(Provided material)

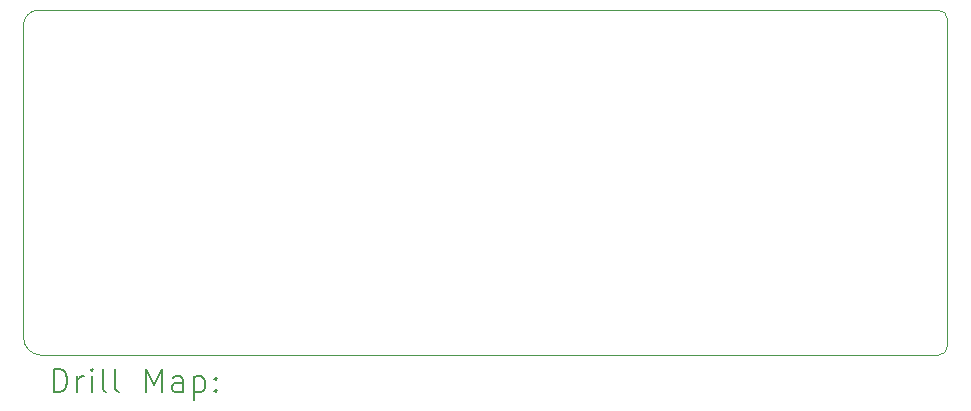
<source format=gbr>
%TF.GenerationSoftware,KiCad,Pcbnew,(6.0.9-0)*%
%TF.CreationDate,2023-02-01T14:55:19-05:00*%
%TF.ProjectId,beach_bod_02,62656163-685f-4626-9f64-5f30322e6b69,rev?*%
%TF.SameCoordinates,Original*%
%TF.FileFunction,Drillmap*%
%TF.FilePolarity,Positive*%
%FSLAX45Y45*%
G04 Gerber Fmt 4.5, Leading zero omitted, Abs format (unit mm)*
G04 Created by KiCad (PCBNEW (6.0.9-0)) date 2023-02-01 14:55:19*
%MOMM*%
%LPD*%
G01*
G04 APERTURE LIST*
%ADD10C,0.050000*%
%ADD11C,0.200000*%
G04 APERTURE END LIST*
D10*
X9753600Y-7442200D02*
X17373600Y-7442200D01*
X17449800Y-7518400D02*
X17449800Y-10287000D01*
X9753600Y-7442200D02*
G75*
G03*
X9626600Y-7569200I0J-127000D01*
G01*
X17373600Y-10363200D02*
X9779000Y-10363200D01*
X17373600Y-10363200D02*
G75*
G03*
X17449800Y-10287000I0J76200D01*
G01*
X9626600Y-10210800D02*
G75*
G03*
X9779000Y-10363200I152400J0D01*
G01*
X17449800Y-7518400D02*
G75*
G03*
X17373600Y-7442200I-76200J0D01*
G01*
X9626600Y-7569200D02*
X9626600Y-10210800D01*
D11*
X9881719Y-10676176D02*
X9881719Y-10476176D01*
X9929338Y-10476176D01*
X9957910Y-10485700D01*
X9976957Y-10504748D01*
X9986481Y-10523795D01*
X9996005Y-10561890D01*
X9996005Y-10590462D01*
X9986481Y-10628557D01*
X9976957Y-10647605D01*
X9957910Y-10666652D01*
X9929338Y-10676176D01*
X9881719Y-10676176D01*
X10081719Y-10676176D02*
X10081719Y-10542843D01*
X10081719Y-10580938D02*
X10091243Y-10561890D01*
X10100767Y-10552367D01*
X10119814Y-10542843D01*
X10138862Y-10542843D01*
X10205529Y-10676176D02*
X10205529Y-10542843D01*
X10205529Y-10476176D02*
X10196005Y-10485700D01*
X10205529Y-10495224D01*
X10215052Y-10485700D01*
X10205529Y-10476176D01*
X10205529Y-10495224D01*
X10329338Y-10676176D02*
X10310290Y-10666652D01*
X10300767Y-10647605D01*
X10300767Y-10476176D01*
X10434100Y-10676176D02*
X10415052Y-10666652D01*
X10405529Y-10647605D01*
X10405529Y-10476176D01*
X10662671Y-10676176D02*
X10662671Y-10476176D01*
X10729338Y-10619033D01*
X10796005Y-10476176D01*
X10796005Y-10676176D01*
X10976957Y-10676176D02*
X10976957Y-10571414D01*
X10967433Y-10552367D01*
X10948386Y-10542843D01*
X10910290Y-10542843D01*
X10891243Y-10552367D01*
X10976957Y-10666652D02*
X10957910Y-10676176D01*
X10910290Y-10676176D01*
X10891243Y-10666652D01*
X10881719Y-10647605D01*
X10881719Y-10628557D01*
X10891243Y-10609510D01*
X10910290Y-10599986D01*
X10957910Y-10599986D01*
X10976957Y-10590462D01*
X11072195Y-10542843D02*
X11072195Y-10742843D01*
X11072195Y-10552367D02*
X11091243Y-10542843D01*
X11129338Y-10542843D01*
X11148386Y-10552367D01*
X11157910Y-10561890D01*
X11167433Y-10580938D01*
X11167433Y-10638081D01*
X11157910Y-10657129D01*
X11148386Y-10666652D01*
X11129338Y-10676176D01*
X11091243Y-10676176D01*
X11072195Y-10666652D01*
X11253148Y-10657129D02*
X11262671Y-10666652D01*
X11253148Y-10676176D01*
X11243624Y-10666652D01*
X11253148Y-10657129D01*
X11253148Y-10676176D01*
X11253148Y-10552367D02*
X11262671Y-10561890D01*
X11253148Y-10571414D01*
X11243624Y-10561890D01*
X11253148Y-10552367D01*
X11253148Y-10571414D01*
M02*

</source>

(End Provided material)

## What you have to do
Of the lines above, extract only those from the line with "G04 Gerber Fmt" to the line with "X17449800Y-10287000D01*", both included, exactly as written.

## Result of the task
G04 Gerber Fmt 4.5, Leading zero omitted, Abs format (unit mm)*
G04 Created by KiCad (PCBNEW (6.0.9-0)) date 2023-02-01 14:55:19*
%MOMM*%
%LPD*%
G01*
G04 APERTURE LIST*
%ADD10C,0.050000*%
%ADD11C,0.200000*%
G04 APERTURE END LIST*
D10*
X9753600Y-7442200D02*
X17373600Y-7442200D01*
X17449800Y-7518400D02*
X17449800Y-10287000D01*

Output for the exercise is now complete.